Daniel Kulp, CEO of Committee on Publishing Ethics (COPE) noted that COPE was started 26 years ago by a few journal editors who wanted to discuss ethics. It now has 13,500 journals as members. Publication integrity is a small piece of a research environment. Researchers must be taught that conducting ethical research will lead to ethical publication..How do we facilitate communication with universities and researchers? In 2024, all universities will be invited to join COPE.

Caitlin Bakker, Discovery Technologies Librarian, University of Regina in Saskatchewan, Canada, asked: What problem are we trying to solve? Only about 5% of authors citing a retracted study are aware that it has been retracted. Indications of a retraction can appear in many places in an article of journal. Once a decision to retract, how does that get shared? Many actions have been taken by publishers, and there is not a mutually accessible end product.
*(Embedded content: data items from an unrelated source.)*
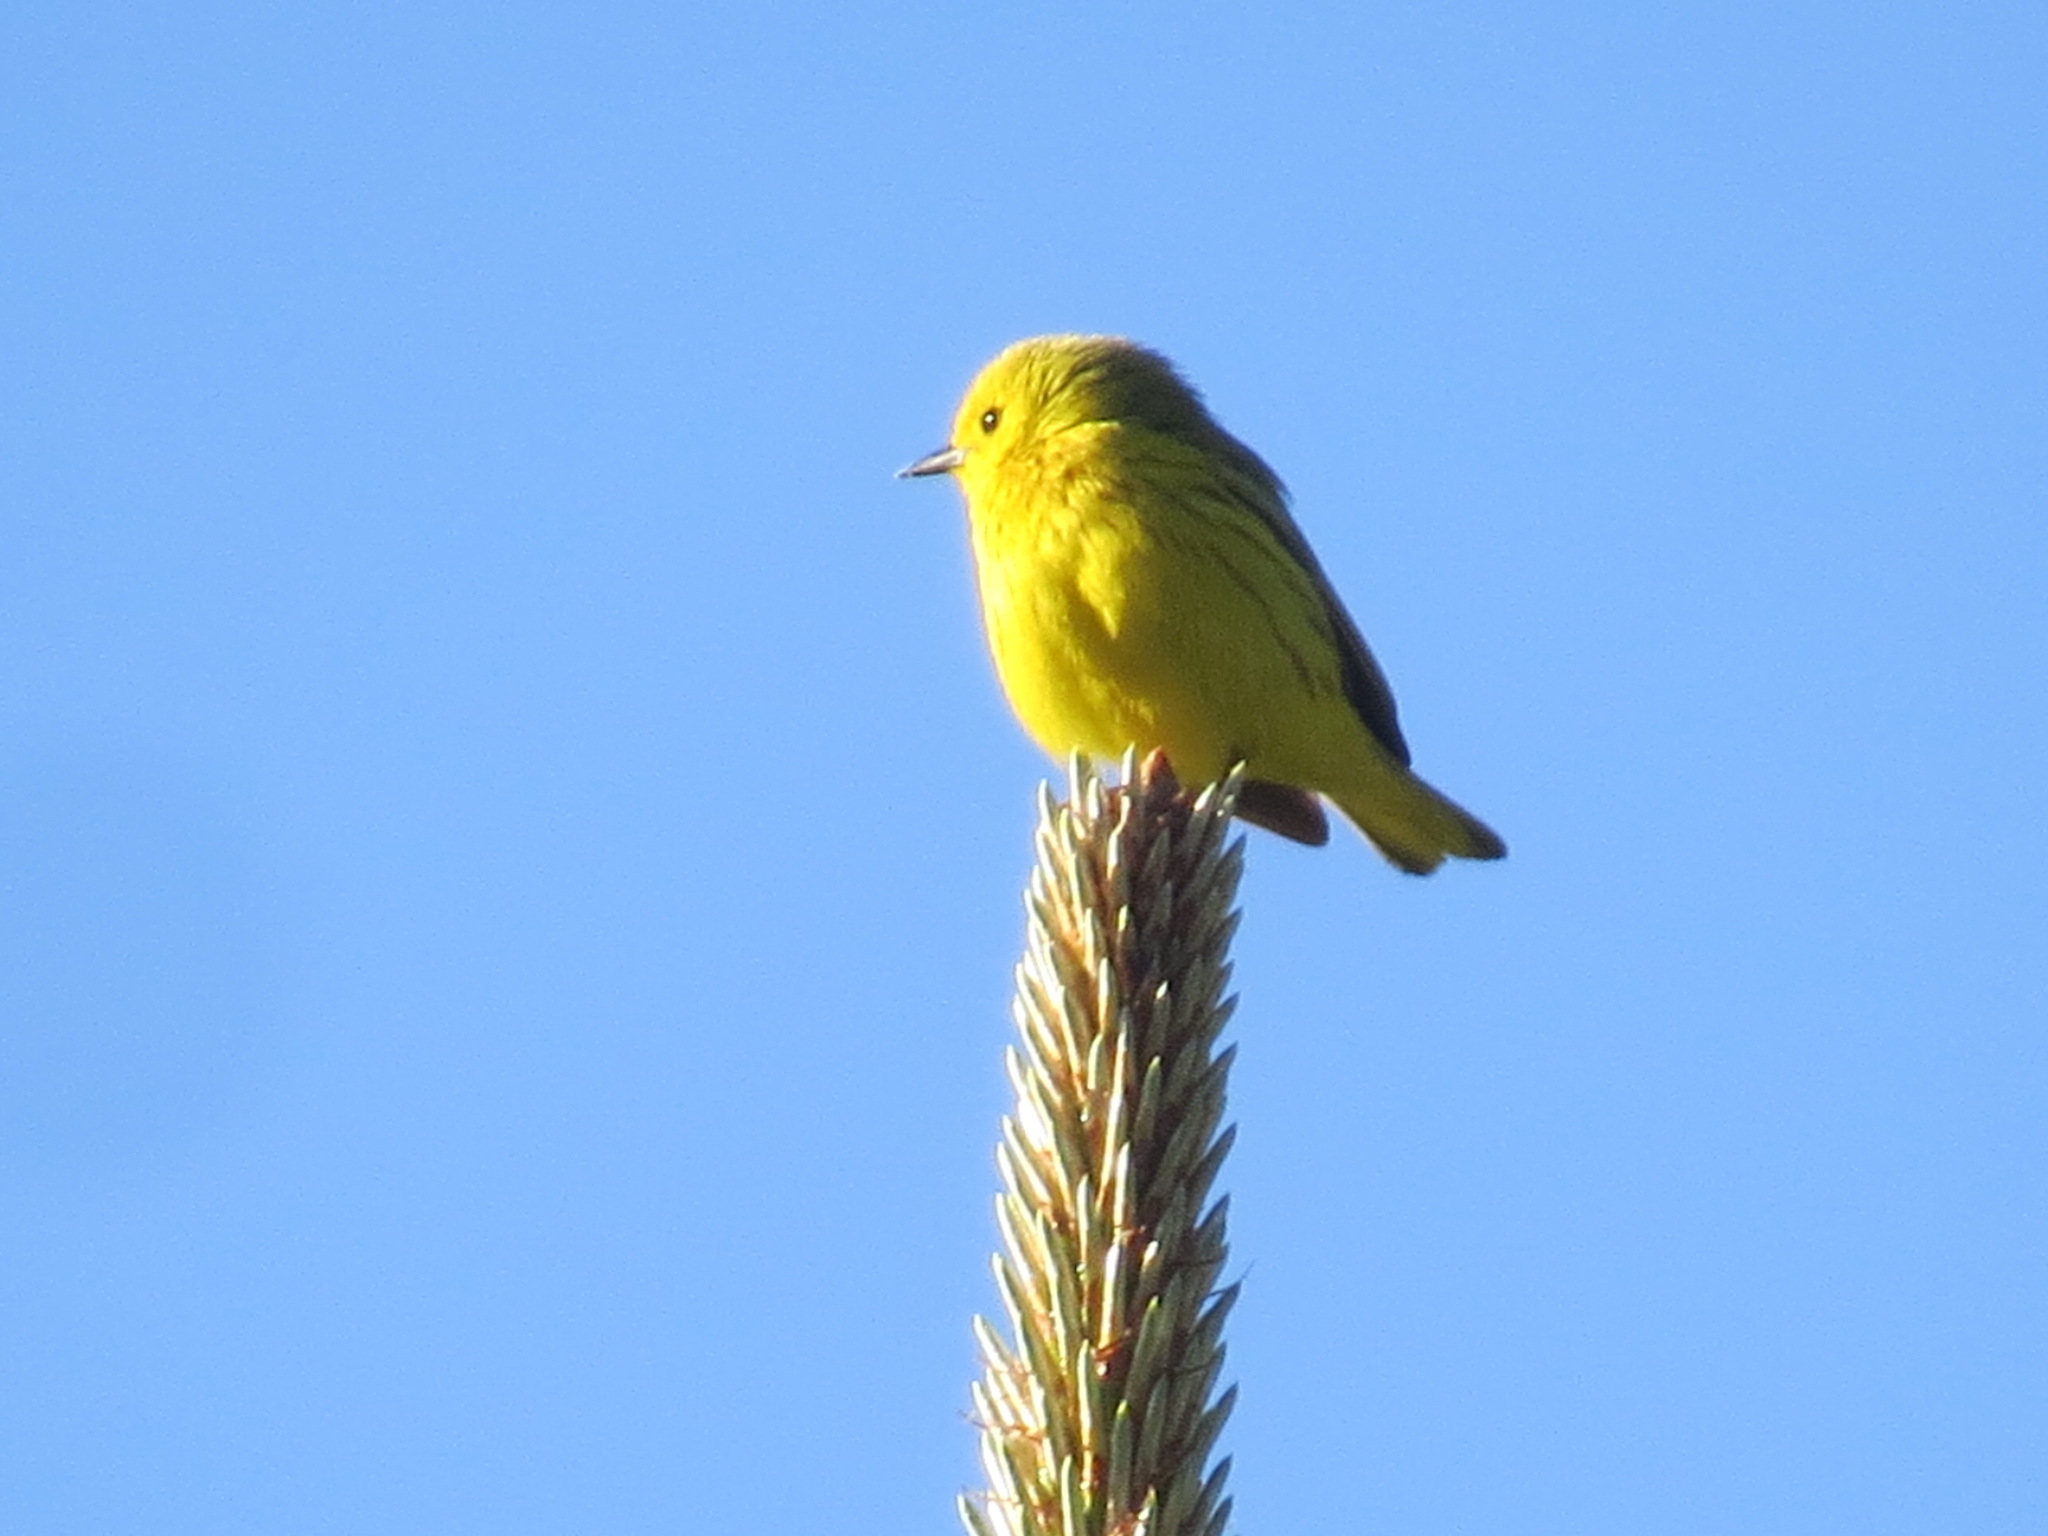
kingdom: Animalia
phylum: Chordata
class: Aves
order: Passeriformes
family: Parulidae
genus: Setophaga
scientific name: Setophaga petechia
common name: Yellow warbler
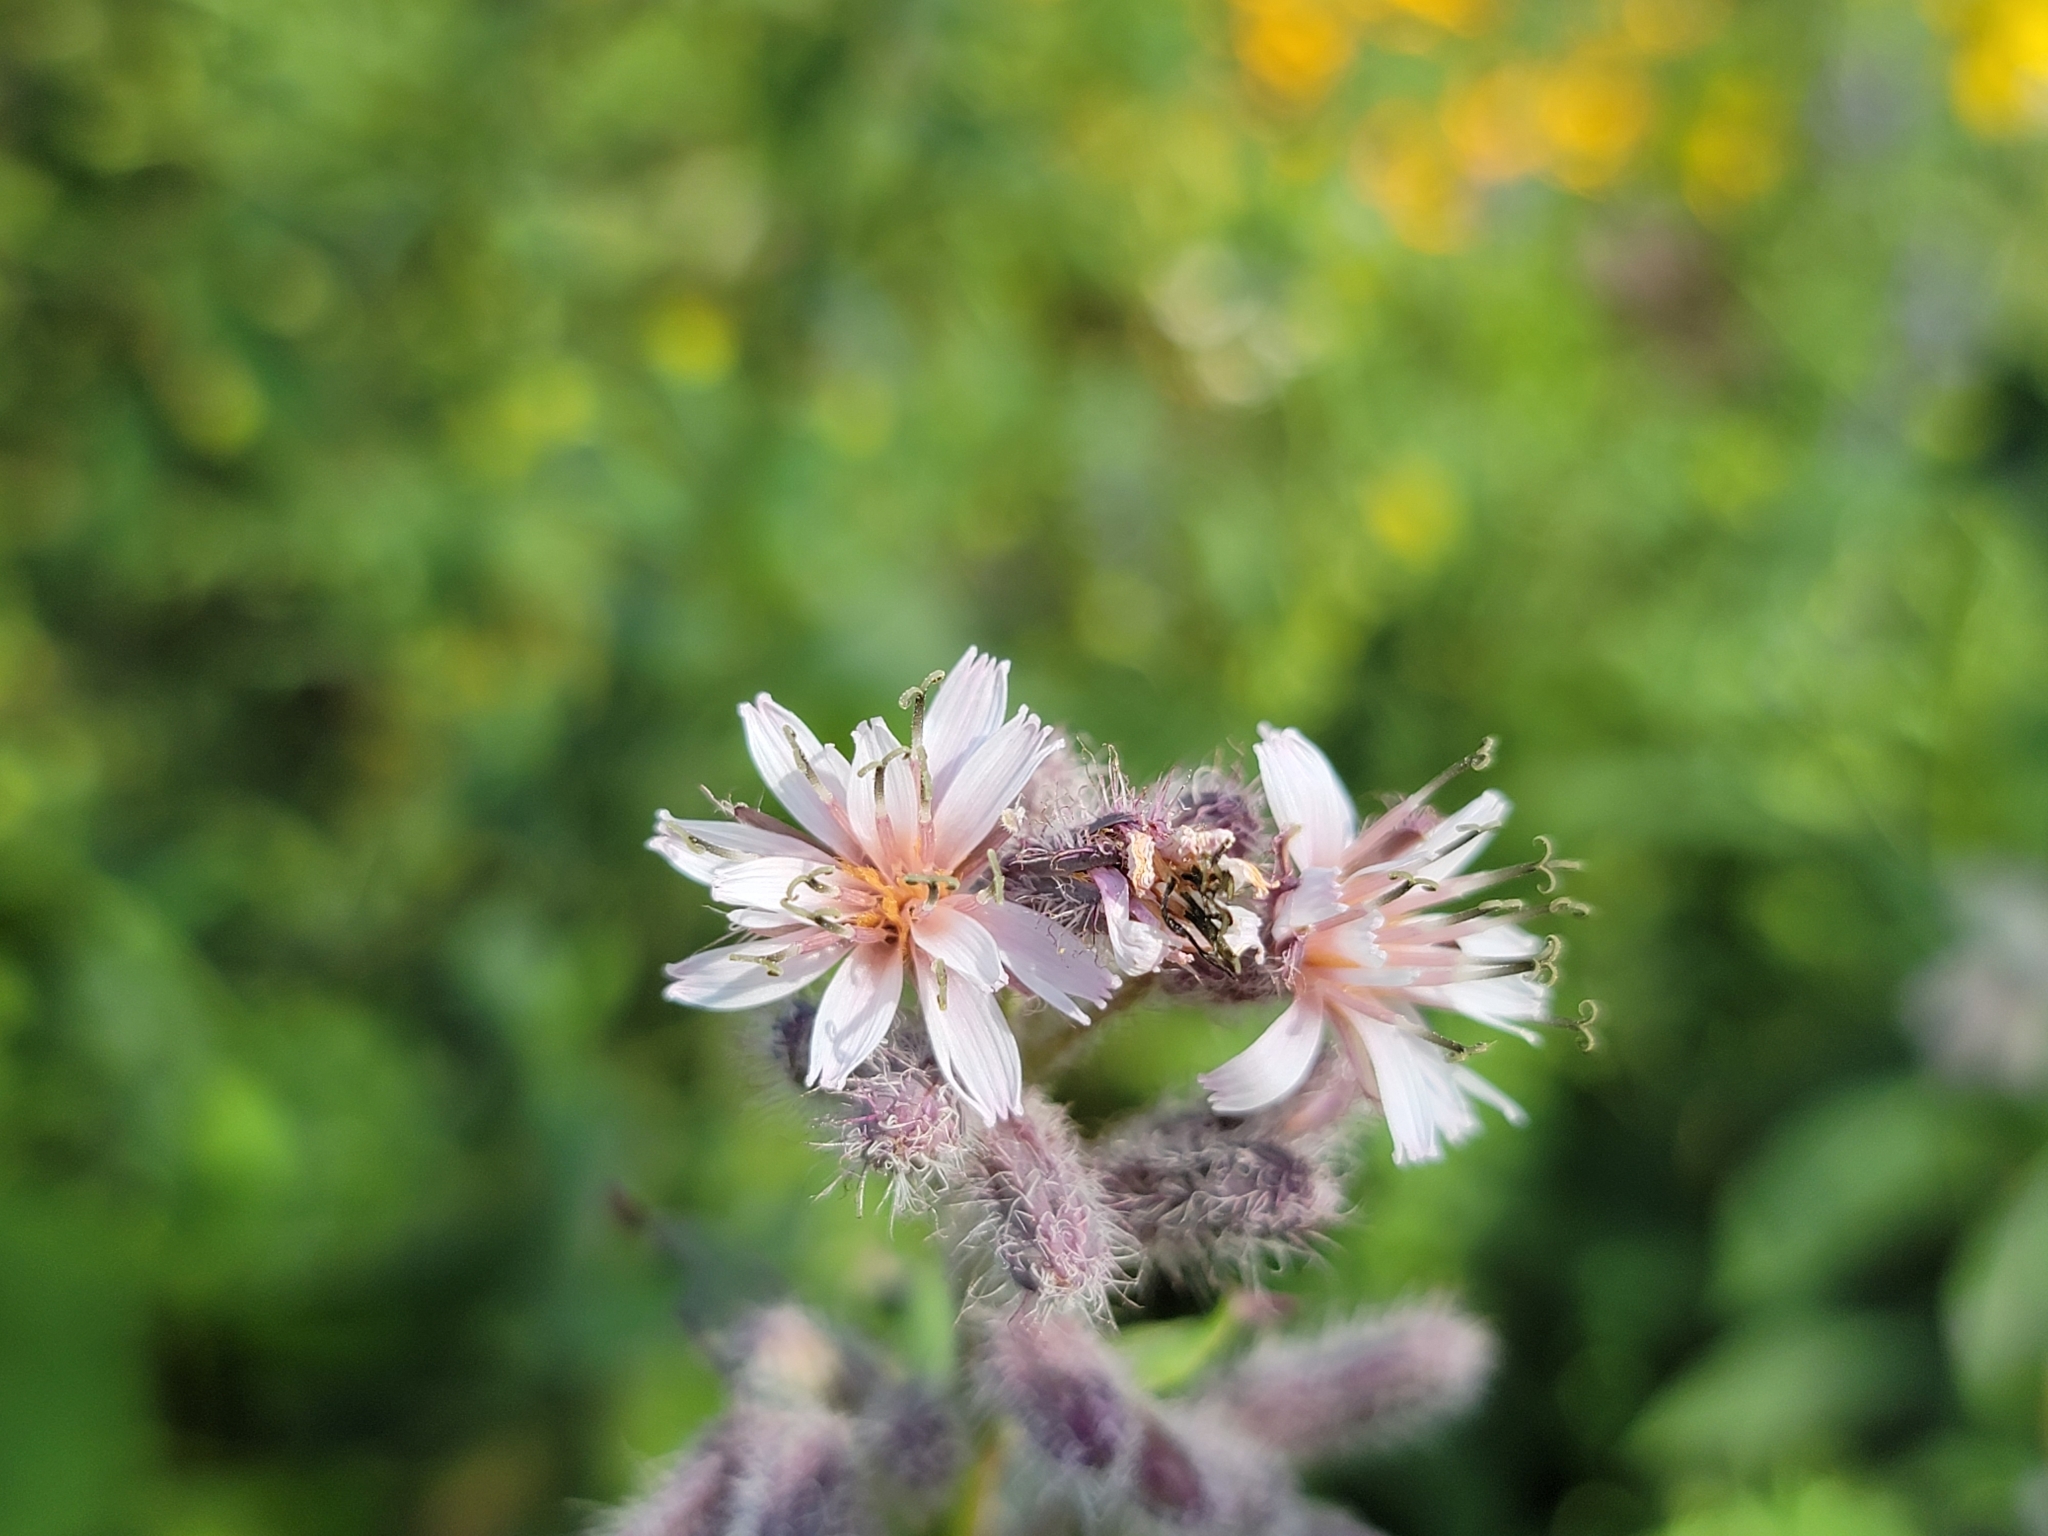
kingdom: Plantae
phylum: Tracheophyta
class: Magnoliopsida
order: Asterales
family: Asteraceae
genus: Nabalus
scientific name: Nabalus racemosus
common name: Glaucous white lettuce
Recommended practices have been published, and are in a comment field. How can people use existing workflows and act on notices of retraction? Go to ,the NISO working group to read the recommended practices. Standardization would be wonderful.

Gwen Evans, VP, Global Library Relations, Elsevier said that research integrity is really risk management. What are the real risks to professionals in various fields, such as medicine, engineers, etc.? Librarians are in a good position to detect and verify information; for example verifying that an author is in fact affiliated with the institution. Getting institutions to deposit their data in the right repository is in the forefront of libraries’ interests. The more you learn about the work being done, the better you can drive engagement toward standardization.

Rick Anderson, Dean of Libraries, Brigham Young University said that we assume people are acting in good faith, and they generally are, but, unfortunately, there are some people who are not. Retractions can reflect honest errors or fraudulent acts, Generally researchers are pursuing their research ethically. It is relatively easy to inform people of things they don’t know, and it is difficult to motivate people to get things they don’t want, so we need to get people to want ethical guidelines. There is currently no standard way for publishers to signal that a paper has been retracted.